The post-hoc analysis of the WISDOM trial results showed that for 80 percent of the patients, the use of ICS on top of Spiriva and a LABA had no additional benefit in reducing the risk of exacerbations, or flare-ups, compared to Spiriva and a LABA without ICS. In addition, 20 percent of the patients who benefited from a reduced exacerbation risk due to the continued use of ICS combined with Spiriva and a LABA had higher levels of blood eosinophils (greater than or equal to 300 cells/µL; more than 4 percent).

“These results are thought-provoking and add to the current debate about the appropriate use of ICS therapy in COPD,” Dr. William Mezzanotte, vice president and head of respiratory medicine at Boehringer Ingelheim, said in a press release. “We look forward to further discussion and investigation of this important topic.“

“Long-acting bronchodilators are a mainstay therapy in COPD management, however in clinical practice ICS is widely used across all COPD stages,” said study investigator Peter Calverley, professor of pulmonary and rehabilitation medicine at the University of Liverpool in England.

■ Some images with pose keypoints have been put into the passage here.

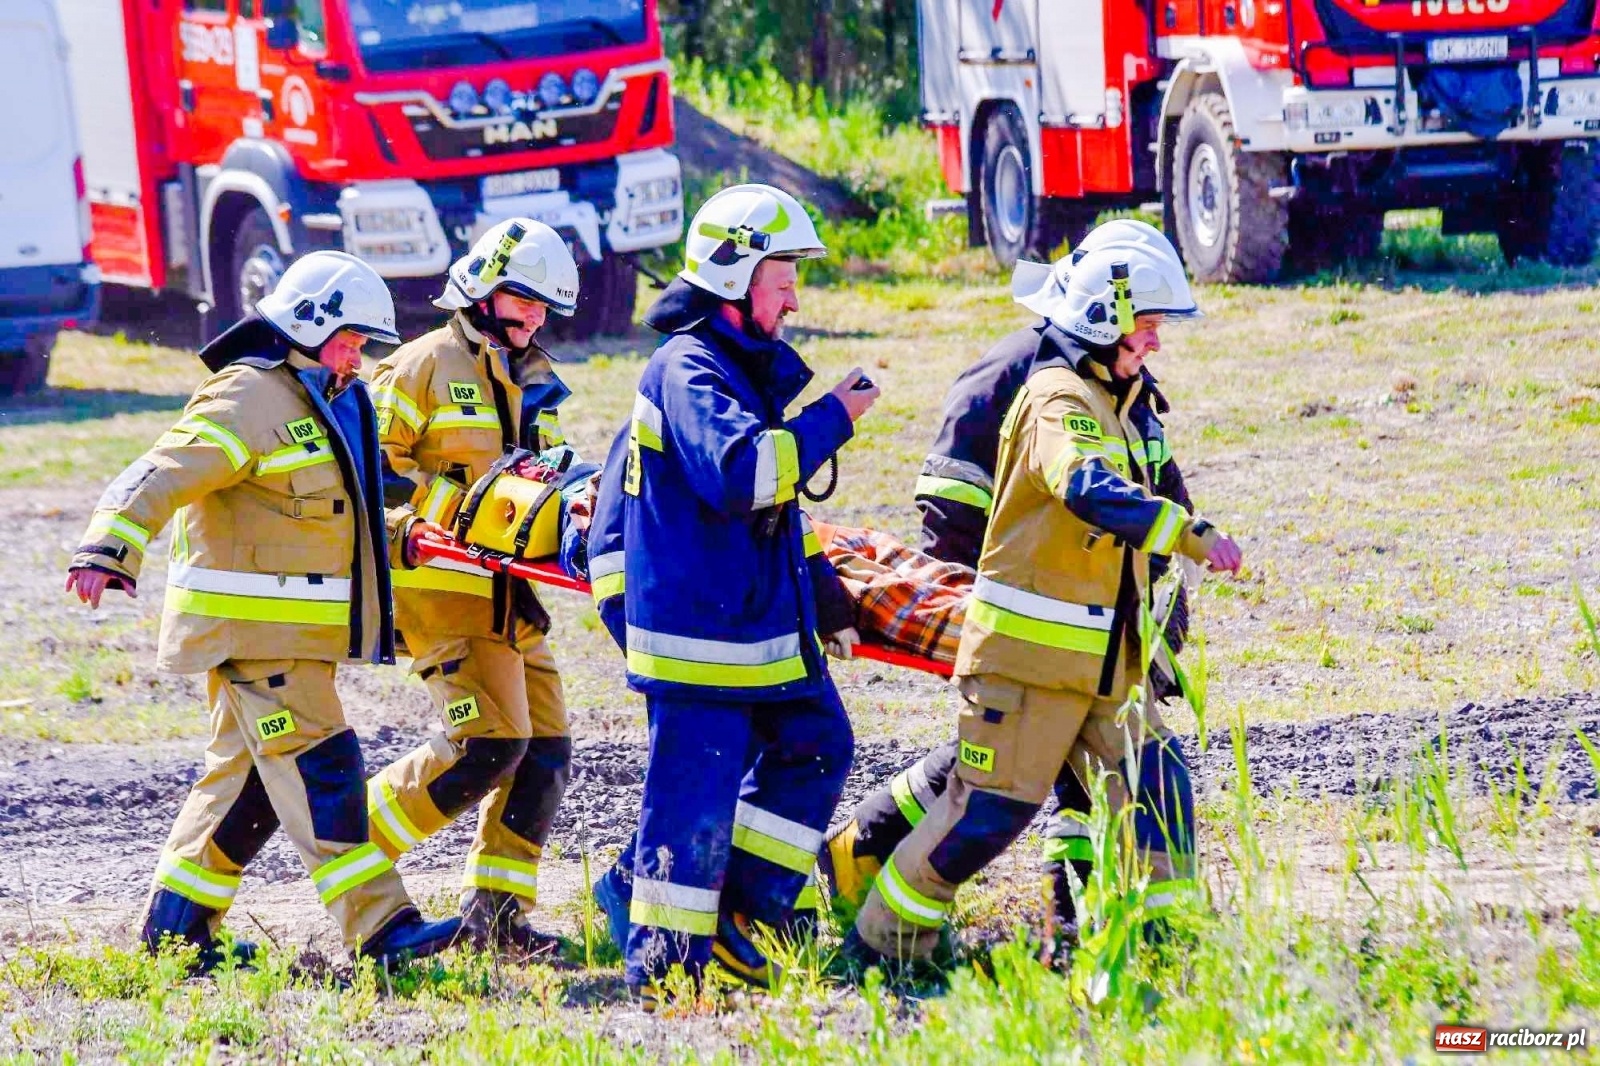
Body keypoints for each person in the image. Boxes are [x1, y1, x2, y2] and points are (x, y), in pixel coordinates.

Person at [847, 240, 1243, 966]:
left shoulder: (1117, 399)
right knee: (988, 813)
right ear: (1101, 319)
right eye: (1146, 324)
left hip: (1096, 666)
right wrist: (1190, 535)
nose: (1156, 339)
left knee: (1160, 789)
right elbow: (1085, 486)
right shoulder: (1058, 397)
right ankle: (886, 944)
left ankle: (1161, 948)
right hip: (1028, 665)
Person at [66, 252, 461, 971]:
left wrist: (407, 536)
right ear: (307, 323)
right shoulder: (247, 396)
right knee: (325, 771)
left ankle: (175, 933)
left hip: (295, 634)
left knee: (243, 782)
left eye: (365, 343)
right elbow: (163, 469)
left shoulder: (338, 398)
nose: (358, 355)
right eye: (348, 338)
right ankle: (382, 928)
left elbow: (356, 509)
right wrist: (109, 546)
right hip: (256, 634)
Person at [585, 183, 878, 999]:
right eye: (782, 283)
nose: (792, 302)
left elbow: (778, 509)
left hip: (753, 627)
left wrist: (822, 591)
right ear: (734, 278)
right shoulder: (686, 368)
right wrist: (834, 418)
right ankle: (667, 972)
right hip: (702, 639)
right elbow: (746, 475)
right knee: (692, 800)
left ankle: (741, 915)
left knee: (818, 743)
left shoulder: (735, 369)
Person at [365, 219, 580, 958]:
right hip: (443, 595)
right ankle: (348, 851)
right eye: (526, 302)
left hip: (512, 598)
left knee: (545, 751)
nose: (535, 319)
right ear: (485, 291)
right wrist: (419, 520)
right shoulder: (419, 367)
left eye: (546, 309)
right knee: (487, 747)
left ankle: (497, 920)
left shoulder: (528, 375)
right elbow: (364, 475)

“Previously, it has been difficult to determine the subset of patients who respond to ICS. These findings will help physicians more confidently identify which patients may benefit from ICS therapy, helping minimize exposure to the risk of side effects related to long-term ICS use,” Calverley said.

The findings need to be confirmed in appropriately stratified prospective clinical trials. Until such data are available, researchers believe there is a plausible argument that long-acting bronchodilator use is at least as effective as ICS/LABA in preventing exacerbations in most patients who meet the inclusion criteria of the WISDOM study.